### Activity
Omit all pictures and transcribe only the lines in the entries below that run from the line with "26: (305, 39, 1.94)" through the line with "68: (267, 177, 1.98)".

### Data for analysis
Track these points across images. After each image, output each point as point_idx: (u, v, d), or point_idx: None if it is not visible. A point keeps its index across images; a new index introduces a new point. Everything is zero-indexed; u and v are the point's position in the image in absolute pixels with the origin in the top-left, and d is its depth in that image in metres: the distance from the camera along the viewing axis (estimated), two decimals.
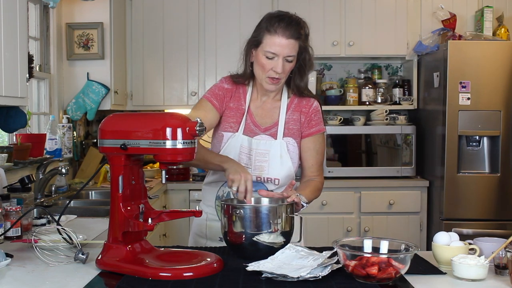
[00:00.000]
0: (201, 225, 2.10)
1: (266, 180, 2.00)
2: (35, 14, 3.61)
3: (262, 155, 1.99)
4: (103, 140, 1.57)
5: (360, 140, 4.23)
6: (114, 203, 1.57)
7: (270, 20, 1.91)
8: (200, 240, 2.10)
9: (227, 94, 2.05)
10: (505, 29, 4.08)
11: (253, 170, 1.98)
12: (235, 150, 1.99)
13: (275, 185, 2.00)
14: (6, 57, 2.13)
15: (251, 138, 2.00)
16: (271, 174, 1.99)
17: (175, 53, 4.33)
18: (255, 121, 2.03)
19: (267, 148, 1.99)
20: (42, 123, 3.67)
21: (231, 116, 2.04)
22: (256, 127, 2.03)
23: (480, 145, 3.81)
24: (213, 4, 4.30)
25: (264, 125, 2.03)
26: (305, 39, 1.94)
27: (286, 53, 1.89)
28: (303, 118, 2.04)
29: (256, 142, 2.00)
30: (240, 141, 2.00)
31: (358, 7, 4.27)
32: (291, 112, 2.04)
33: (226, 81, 2.08)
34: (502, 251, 1.49)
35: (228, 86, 2.07)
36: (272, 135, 2.02)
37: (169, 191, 4.02)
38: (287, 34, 1.87)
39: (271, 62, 1.90)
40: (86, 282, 1.45)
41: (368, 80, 4.47)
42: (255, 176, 1.98)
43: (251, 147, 1.99)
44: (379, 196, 4.03)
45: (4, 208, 1.95)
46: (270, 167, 1.98)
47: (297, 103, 2.05)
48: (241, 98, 2.05)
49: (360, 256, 1.43)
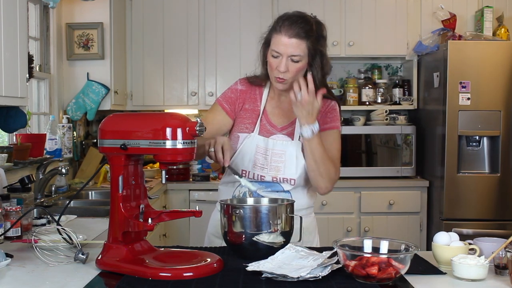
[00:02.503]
0: (216, 226, 2.05)
1: (282, 181, 1.98)
2: (35, 14, 3.61)
3: (278, 156, 1.97)
4: (103, 140, 1.57)
5: (360, 140, 4.23)
6: (114, 203, 1.57)
7: (278, 19, 1.90)
8: (216, 240, 2.07)
9: (240, 96, 2.04)
10: (505, 29, 4.08)
11: (269, 170, 1.97)
12: (250, 150, 1.98)
13: (291, 185, 1.98)
14: (6, 57, 2.13)
15: (267, 138, 1.99)
16: (287, 175, 1.97)
17: (175, 53, 4.33)
18: (270, 121, 2.02)
19: (283, 149, 1.97)
20: (42, 123, 3.67)
21: (246, 118, 2.03)
22: (272, 127, 2.01)
23: (480, 145, 3.81)
24: (213, 4, 4.30)
25: (281, 124, 2.02)
26: (316, 40, 1.89)
27: (289, 52, 1.86)
28: (318, 116, 1.99)
29: (272, 143, 1.98)
30: (256, 141, 1.99)
31: (358, 7, 4.27)
32: None
33: (241, 83, 2.07)
34: (502, 251, 1.49)
35: (242, 88, 2.06)
36: (289, 134, 2.00)
37: (169, 191, 4.02)
38: (290, 33, 1.85)
39: (276, 61, 1.89)
40: (86, 282, 1.45)
41: (368, 80, 4.47)
42: (271, 176, 1.97)
43: (267, 147, 1.98)
44: (379, 196, 4.03)
45: (4, 208, 1.94)
46: (286, 168, 1.97)
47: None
48: (257, 99, 2.04)
49: (360, 256, 1.43)
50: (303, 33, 1.86)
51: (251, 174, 1.99)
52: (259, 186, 1.97)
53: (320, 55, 1.92)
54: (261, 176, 1.98)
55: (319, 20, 1.95)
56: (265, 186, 1.98)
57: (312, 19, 1.92)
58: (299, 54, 1.87)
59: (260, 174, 1.98)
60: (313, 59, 1.91)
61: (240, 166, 1.99)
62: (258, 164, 1.97)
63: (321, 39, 1.92)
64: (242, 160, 1.99)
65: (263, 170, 1.98)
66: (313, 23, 1.90)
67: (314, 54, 1.90)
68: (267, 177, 1.98)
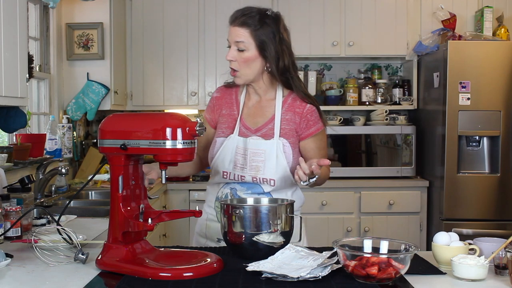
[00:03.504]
0: (201, 224, 2.12)
1: (262, 181, 1.97)
2: (35, 14, 3.61)
3: (257, 155, 1.97)
4: (103, 140, 1.57)
5: (360, 140, 4.23)
6: (114, 203, 1.57)
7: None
8: (200, 239, 2.12)
9: (217, 103, 2.10)
10: (505, 29, 4.08)
11: (249, 170, 1.97)
12: (231, 151, 1.99)
13: (271, 186, 1.97)
14: (6, 57, 2.14)
15: (246, 138, 1.99)
16: (266, 175, 1.96)
17: (175, 53, 4.33)
18: (245, 123, 2.03)
19: (262, 148, 1.97)
20: (42, 123, 3.67)
21: (223, 122, 2.06)
22: (247, 129, 2.02)
23: (480, 145, 3.81)
24: (213, 4, 4.30)
25: (255, 125, 2.02)
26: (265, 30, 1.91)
27: (232, 39, 1.95)
28: (298, 119, 2.00)
29: (251, 142, 1.98)
30: (236, 142, 1.99)
31: (358, 7, 4.27)
32: (285, 111, 2.00)
33: (217, 91, 2.15)
34: (502, 251, 1.49)
35: (218, 95, 2.12)
36: (264, 135, 1.99)
37: (169, 191, 4.02)
38: (235, 22, 1.95)
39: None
40: (86, 282, 1.45)
41: (368, 80, 4.47)
42: (251, 177, 1.97)
43: (246, 147, 1.98)
44: (379, 196, 4.03)
45: (4, 208, 1.95)
46: (266, 167, 1.96)
47: (291, 102, 2.01)
48: (233, 103, 2.07)
49: (360, 256, 1.43)
50: (245, 21, 1.94)
51: (232, 175, 1.99)
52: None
53: (271, 47, 1.92)
54: (241, 177, 1.98)
55: (275, 14, 1.97)
56: (246, 188, 1.98)
57: (263, 11, 1.96)
58: (242, 41, 1.92)
59: (240, 175, 1.98)
60: (263, 50, 1.92)
61: (221, 168, 2.00)
62: (238, 164, 1.98)
63: (273, 31, 1.93)
64: (223, 162, 2.00)
65: (243, 170, 1.97)
66: (263, 14, 1.94)
67: (263, 45, 1.92)
68: (247, 177, 1.97)
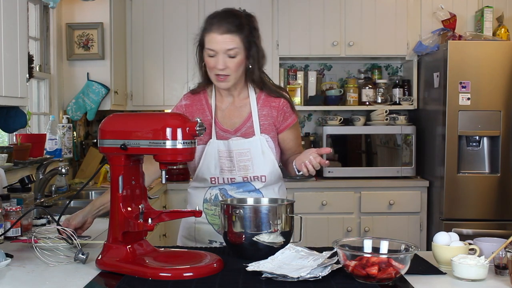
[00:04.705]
0: (189, 228, 2.08)
1: (252, 179, 1.97)
2: (35, 14, 3.61)
3: (243, 155, 1.96)
4: (103, 140, 1.57)
5: (360, 140, 4.23)
6: (114, 203, 1.57)
7: (207, 19, 1.93)
8: (188, 243, 2.08)
9: (186, 111, 2.04)
10: (505, 29, 4.08)
11: (238, 171, 1.96)
12: (214, 157, 1.97)
13: (262, 182, 1.98)
14: (6, 57, 2.13)
15: (226, 140, 1.97)
16: (256, 172, 1.96)
17: (175, 53, 4.33)
18: (222, 127, 2.00)
19: (247, 147, 1.96)
20: (42, 123, 3.67)
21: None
22: (225, 132, 2.00)
23: (480, 145, 3.81)
24: (213, 4, 4.30)
25: (233, 126, 2.00)
26: (250, 32, 1.92)
27: (223, 48, 1.88)
28: (275, 113, 2.00)
29: (234, 143, 1.97)
30: (216, 147, 1.97)
31: (358, 7, 4.27)
32: (261, 107, 2.00)
33: (185, 98, 2.08)
34: (502, 251, 1.49)
35: (187, 102, 2.06)
36: (244, 135, 1.98)
37: (169, 191, 4.02)
38: (221, 29, 1.87)
39: (213, 60, 1.90)
40: (86, 282, 1.45)
41: (368, 80, 4.47)
42: (241, 177, 1.96)
43: (230, 149, 1.96)
44: (379, 196, 4.03)
45: (4, 208, 1.94)
46: (254, 165, 1.96)
47: (265, 98, 2.02)
48: (204, 108, 2.04)
49: (360, 256, 1.43)
50: (233, 27, 1.89)
51: (220, 180, 1.98)
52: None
53: (255, 47, 1.94)
54: (231, 179, 1.97)
55: (249, 13, 1.97)
56: (236, 187, 1.98)
57: (241, 13, 1.95)
58: (234, 48, 1.89)
59: (229, 177, 1.97)
60: (249, 52, 1.93)
61: (207, 175, 1.98)
62: (224, 168, 1.96)
63: (254, 31, 1.95)
64: (208, 169, 1.98)
65: (231, 172, 1.96)
66: (242, 16, 1.93)
67: (250, 46, 1.93)
68: (237, 178, 1.97)
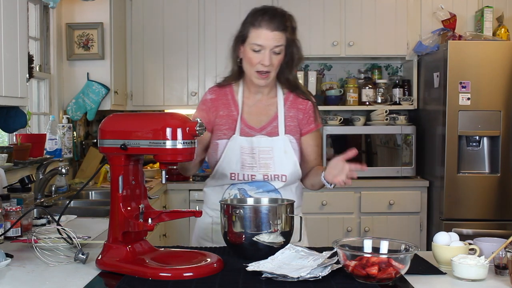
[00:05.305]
0: (206, 229, 2.07)
1: (273, 178, 1.97)
2: (35, 14, 3.61)
3: (266, 152, 1.96)
4: (103, 140, 1.57)
5: (360, 140, 4.23)
6: (114, 203, 1.57)
7: (254, 14, 1.94)
8: (205, 243, 2.06)
9: (212, 105, 2.03)
10: (505, 29, 4.08)
11: (259, 168, 1.96)
12: (236, 152, 1.96)
13: (282, 182, 1.97)
14: (6, 57, 2.13)
15: (250, 137, 1.98)
16: (277, 171, 1.96)
17: (175, 53, 4.33)
18: (248, 123, 2.00)
19: (270, 145, 1.97)
20: (42, 123, 3.67)
21: (222, 124, 2.01)
22: (250, 129, 2.00)
23: (480, 145, 3.80)
24: (213, 4, 4.31)
25: (259, 124, 2.01)
26: (292, 31, 1.95)
27: (272, 44, 1.89)
28: (301, 115, 2.02)
29: (257, 140, 1.97)
30: (239, 143, 1.97)
31: (358, 7, 4.27)
32: (288, 108, 2.02)
33: (210, 92, 2.07)
34: (502, 251, 1.49)
35: (212, 96, 2.05)
36: (269, 134, 1.99)
37: (169, 191, 4.02)
38: (272, 26, 1.89)
39: (258, 56, 1.91)
40: (86, 282, 1.45)
41: (368, 80, 4.47)
42: (262, 174, 1.96)
43: (252, 146, 1.96)
44: (379, 196, 4.03)
45: (4, 208, 1.95)
46: (276, 164, 1.96)
47: (293, 100, 2.04)
48: (230, 103, 2.03)
49: (360, 256, 1.43)
50: (282, 25, 1.91)
51: (240, 176, 1.97)
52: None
53: (295, 47, 1.97)
54: (251, 176, 1.97)
55: (290, 13, 1.99)
56: (256, 187, 1.97)
57: (285, 12, 1.97)
58: (281, 45, 1.91)
59: (250, 174, 1.97)
60: (288, 50, 1.95)
61: (228, 170, 1.98)
62: (246, 164, 1.96)
63: (294, 31, 1.97)
64: (229, 164, 1.97)
65: (252, 169, 1.96)
66: (287, 16, 1.95)
67: (290, 46, 1.95)
68: (258, 175, 1.96)
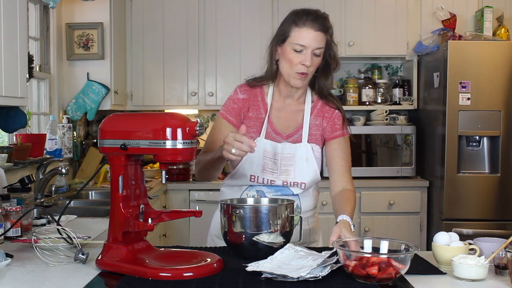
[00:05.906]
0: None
1: (292, 184, 1.95)
2: (35, 14, 3.61)
3: (287, 159, 1.94)
4: (103, 140, 1.57)
5: (360, 140, 4.23)
6: (114, 203, 1.57)
7: (297, 14, 1.90)
8: (221, 243, 2.01)
9: (244, 105, 1.99)
10: (505, 29, 4.08)
11: (279, 174, 1.94)
12: (258, 155, 1.93)
13: (301, 189, 1.96)
14: (6, 57, 2.13)
15: (274, 142, 1.96)
16: (297, 178, 1.95)
17: (175, 53, 4.33)
18: (276, 128, 1.98)
19: (292, 152, 1.95)
20: (42, 123, 3.67)
21: (250, 126, 1.98)
22: (277, 134, 1.98)
23: (480, 145, 3.81)
24: (213, 4, 4.30)
25: (287, 130, 1.98)
26: (331, 34, 1.94)
27: (315, 45, 1.86)
28: (325, 123, 2.00)
29: (281, 146, 1.95)
30: (263, 146, 1.94)
31: (358, 7, 4.27)
32: (314, 116, 2.00)
33: (241, 91, 2.01)
34: (502, 251, 1.49)
35: (243, 96, 2.00)
36: (295, 141, 1.97)
37: (169, 191, 4.02)
38: (316, 26, 1.86)
39: (299, 56, 1.87)
40: (86, 282, 1.45)
41: (368, 80, 4.47)
42: (281, 181, 1.95)
43: (276, 152, 1.95)
44: (379, 196, 4.03)
45: (4, 208, 1.95)
46: (296, 171, 1.94)
47: (320, 108, 2.01)
48: (259, 106, 2.00)
49: (360, 256, 1.43)
50: (325, 27, 1.89)
51: (260, 179, 1.96)
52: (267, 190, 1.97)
53: (332, 50, 1.95)
54: (271, 181, 1.95)
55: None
56: (275, 191, 1.96)
57: (327, 15, 1.96)
58: (322, 47, 1.89)
59: (270, 179, 1.95)
60: (326, 53, 1.93)
61: (249, 171, 1.96)
62: (267, 168, 1.94)
63: (332, 34, 1.96)
64: (251, 165, 1.95)
65: (273, 174, 1.95)
66: (328, 18, 1.94)
67: (329, 49, 1.94)
68: (277, 181, 1.95)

### Answer area
26: (305, 39, 1.94)
27: (286, 53, 1.89)
28: (303, 118, 2.04)
29: (256, 142, 2.00)
30: (240, 141, 2.00)
31: (358, 7, 4.27)
32: (291, 112, 2.04)
33: (226, 81, 2.08)
34: (502, 251, 1.49)
35: (228, 86, 2.07)
36: (272, 135, 2.02)
37: (169, 191, 4.02)
38: (287, 34, 1.87)
39: (271, 62, 1.90)
40: (86, 282, 1.45)
41: (368, 80, 4.47)
42: (255, 176, 1.98)
43: (251, 147, 1.99)
44: (379, 196, 4.03)
45: (4, 208, 1.95)
46: (270, 167, 1.98)
47: (297, 103, 2.05)
48: (241, 98, 2.05)
49: (360, 256, 1.43)
[00:02.503]
0: (216, 226, 2.05)
1: (282, 181, 1.98)
2: (35, 14, 3.61)
3: (278, 156, 1.97)
4: (103, 140, 1.57)
5: (360, 140, 4.23)
6: (114, 203, 1.57)
7: (278, 19, 1.90)
8: (216, 240, 2.07)
9: (240, 96, 2.04)
10: (505, 29, 4.08)
11: (269, 170, 1.97)
12: (250, 150, 1.98)
13: (291, 185, 1.98)
14: (6, 57, 2.13)
15: (267, 138, 1.99)
16: (287, 175, 1.97)
17: (175, 53, 4.33)
18: (270, 121, 2.02)
19: (283, 149, 1.97)
20: (42, 123, 3.67)
21: (246, 118, 2.03)
22: (272, 127, 2.01)
23: (480, 145, 3.81)
24: (213, 4, 4.30)
25: (281, 124, 2.02)
26: (316, 40, 1.89)
27: (289, 52, 1.86)
28: (318, 116, 1.99)
29: (272, 143, 1.98)
30: (256, 141, 1.99)
31: (358, 7, 4.27)
32: None
33: (241, 83, 2.07)
34: (502, 251, 1.49)
35: (242, 88, 2.06)
36: (289, 134, 2.00)
37: (169, 191, 4.02)
38: (290, 33, 1.85)
39: (276, 61, 1.89)
40: (86, 282, 1.45)
41: (368, 80, 4.47)
42: (271, 176, 1.97)
43: (267, 147, 1.98)
44: (379, 196, 4.03)
45: (4, 208, 1.94)
46: (286, 168, 1.97)
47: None
48: (257, 99, 2.04)
49: (360, 256, 1.43)
50: (303, 33, 1.86)
51: (251, 174, 1.99)
52: (259, 186, 1.97)
53: (320, 55, 1.92)
54: (261, 176, 1.98)
55: (319, 20, 1.95)
56: (265, 186, 1.98)
57: (312, 19, 1.92)
58: (299, 54, 1.87)
59: (260, 174, 1.98)
60: (313, 59, 1.91)
61: (240, 166, 1.99)
62: (258, 164, 1.97)
63: (321, 39, 1.92)
64: (242, 160, 1.99)
65: (263, 170, 1.98)
66: (313, 23, 1.90)
67: (314, 54, 1.90)
68: (267, 177, 1.98)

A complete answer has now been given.